Appel sur appel, mais on dirait que la nature s’était dressée contre nous. Maman avait prié mais ses prières semblaient être restées aux alentours de nous. Je lui ai dit : “Maman, tu as beaucoup fait chérie. Mais hélas, je vais perdre l’année scolaire.” On dirait que mes mots l’avaient poignardée car elle avait pleuré beaucoup plus après m’avoir entendu. Je lui ai dit : “Tu es vivante maman, et je suis aussi vivant. Ne te fatigue pas. Perdre une année scolaire ne nous enlève pas la vie pour autant.” Ses larmes avaient été diminuées. Et le jour vint. Maman s’était retournée à la direction mais, on dirait que le directeur donnait plus d’importance à un chien qu’à elle. Et finalement, j’avais perdu le bac. Ce jour-là, elle a pleuré comme quand papa avait avalé son acte de naissance. Ce souvenir ne peut être effacé dans mon coeur.

 

Durant l’année qui allait suivre, j’étais obligé d’aller à l’école le soir et je cherchais quelque chose à faire pour pouvoir payer mes études. Malgré les humiliations, j’avais été lauréat aux examens du baccalauréat. Après, malgré les obstacles de tout genre, mes études étaient prolongées après philo. Et voilà que maintenant je n’ai pas seulement une école mais j’ai des entreprises et je suis très humaniste. Et ceci, j’ignore mon niveau; ce que je sais, c’est que je ne suis pas plus important que qui que ce soit. Ne découragez jamais car les déceptions et les humiliations aident à progresser.
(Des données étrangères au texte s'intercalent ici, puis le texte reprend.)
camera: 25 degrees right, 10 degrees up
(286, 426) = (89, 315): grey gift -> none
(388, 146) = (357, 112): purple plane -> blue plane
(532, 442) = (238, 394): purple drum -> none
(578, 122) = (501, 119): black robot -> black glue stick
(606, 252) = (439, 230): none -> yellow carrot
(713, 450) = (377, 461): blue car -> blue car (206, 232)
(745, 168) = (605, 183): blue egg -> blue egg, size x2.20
Il se peut que votre situation disons vos déceptions n’aient pas eu lieu à cause d’une fiche, mais quoi qu’il soit, soyez assez motivé pour voir les choses d’un oeil hors commun car les obstacles ne font que booster celui qui est motivé. Et ceci dit, il n’y a pas un âge pour réussir. Derrière votre chagrin pourrait se cacher votre joie. Et je tiens à m’adresser à tout le monde: Ne sous-estimez jamais autrui. Nous voyons l’aujourd’hui mais nous n’avons pas l’exactitude du demain. Supportons les uns les autres car on pouvait être à la place la plus minimisée. C’est l’argent qui nous classe mais nous ne sommes qu’humains. Soyons humanistes et optimistes. Soyons sages et agissons avec discernement.